* _Written task_
Would you copy each line of the records that includes the word "support"?

* _Recorded data_

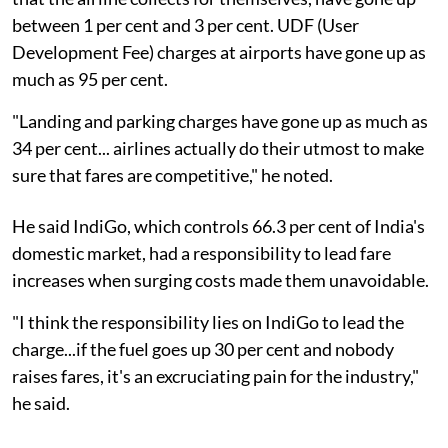
between 1 per cent and 3 per cent. UDF (User
Development Fee) charges at airports have gone up as
much as 95 per cent.
"Landing and parking charges have gone up as much as
34 per cent... airlines actually do their utmost to make
sure that fares are competitive," he noted.
He said IndiGo, which controls 66.3 per cent of India's
domestic market, had a responsibility to lead fare
increases when surging costs made them unavoidable.
"I think the responsibility lies on IndiGo to lead the
charge...if the fuel goes up 30 per cent and nobody
raises fares, it's an excruciating pain for the industry,"
he said.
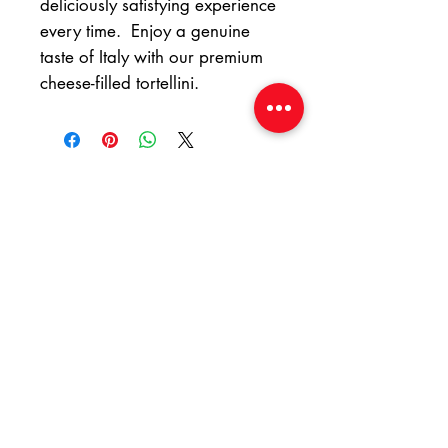
deliciously satisfying experience
every time. Enjoy a genuine
taste of Italy with our premium
cheese-filled tortellini.
At Yummy Italian
Food, we're eager to
hear from you!
Whether you have questions or
need assistance, dont hesitate
to reach out.
Email:
yummyitalianfood@gmail.com
Phone or WhatsApp :
061 826 3752
Address : Shop 6 Nicholson Drive,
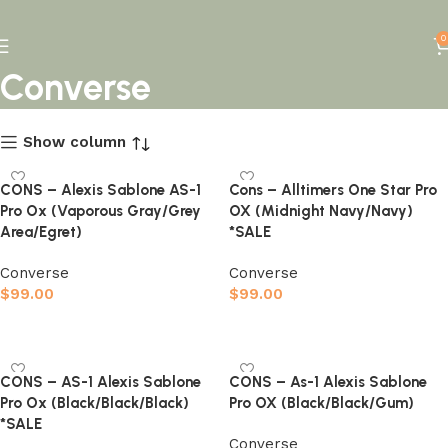
0
Converse
Show column
CONS – Alexis Sablone AS-1
Cons – Alltimers One Star Pro
Pro Ox (Vaporous Gray/Grey
OX (Midnight Navy/Navy)
Area/Egret)
*SALE
Converse
Converse
$
99.00
$
99.00
Select options
Select options
CONS – AS-1 Alexis Sablone
CONS – As-1 Alexis Sablone
Pro Ox (Black/Black/Black)
Pro OX (Black/Black/Gum)
*SALE
Converse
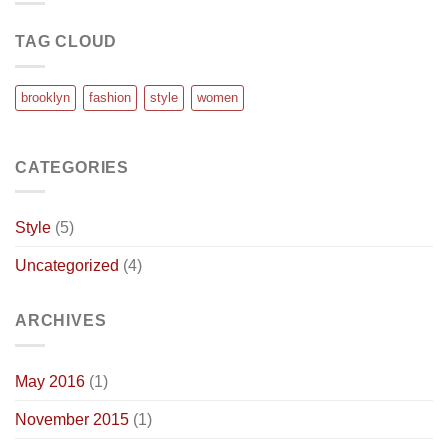
TAG CLOUD
brooklyn
fashion
style
women
CATEGORIES
Style
(5)
Uncategorized
(4)
ARCHIVES
May 2016
(1)
November 2015
(1)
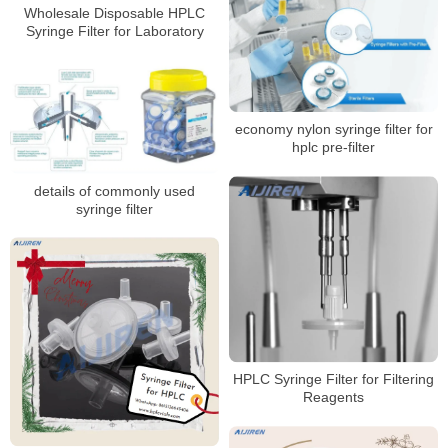
Wholesale Disposable HPLC
Syringe Filter for Laboratory
economy nylon syringe filter for
hplc pre-filter
details of commonly used
syringe filter
HPLC Syringe Filter for Filtering
Reagents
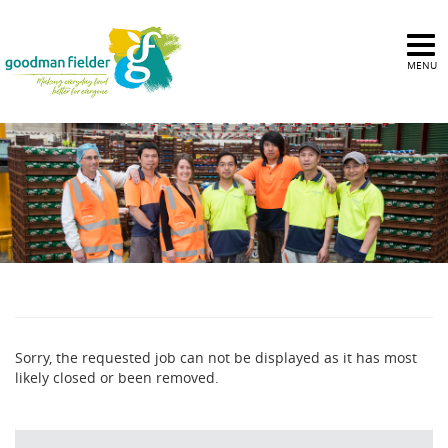
MENU
Sorry, the requested job can not be displayed as it has most
likely closed or been removed.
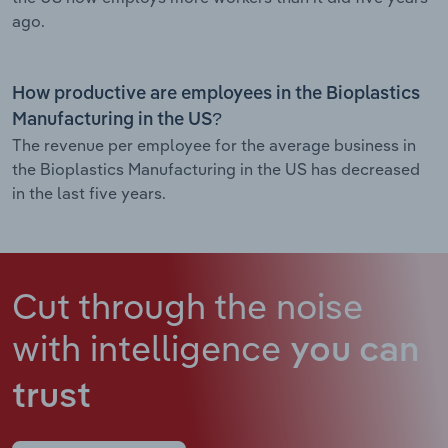
ago.
How productive are employees in the Bioplastics
Manufacturing in the US?
The revenue per employee for the average business in
the Bioplastics Manufacturing in the US has decreased
in the last five years.
Cut through the noise
with intelligence
you can
trust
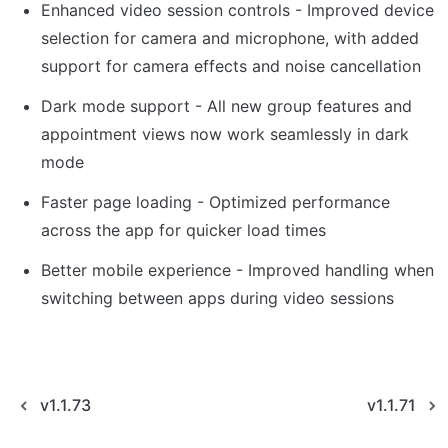
Enhanced video session controls - Improved device 
selection for camera and microphone, with added 
support for camera effects and noise cancellation
Dark mode support - All new group features and 
appointment views now work seamlessly in dark 
mode
Faster page loading - Optimized performance 
across the app for quicker load times
Better mobile experience - Improved handling when 
switching between apps during video sessions
v1.1.73
v1.1.71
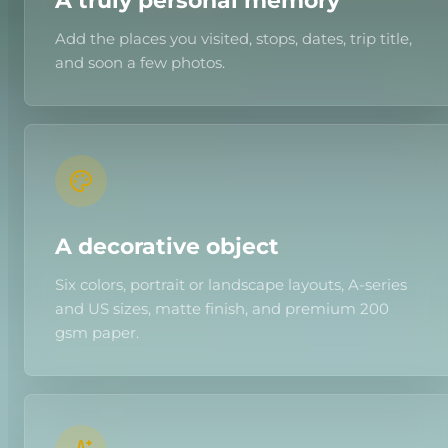
A truly personal memory
Add the places you visited, stops, dates, trip title,
and soon a few photos.
A decorative object
Six colors, portrait or landscape layouts, A-series
and US sizes, matte finish, and premium 200
gsm paper.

* _Reply_
support for camera effects and noise cancellation
Dark mode support - All new group features and 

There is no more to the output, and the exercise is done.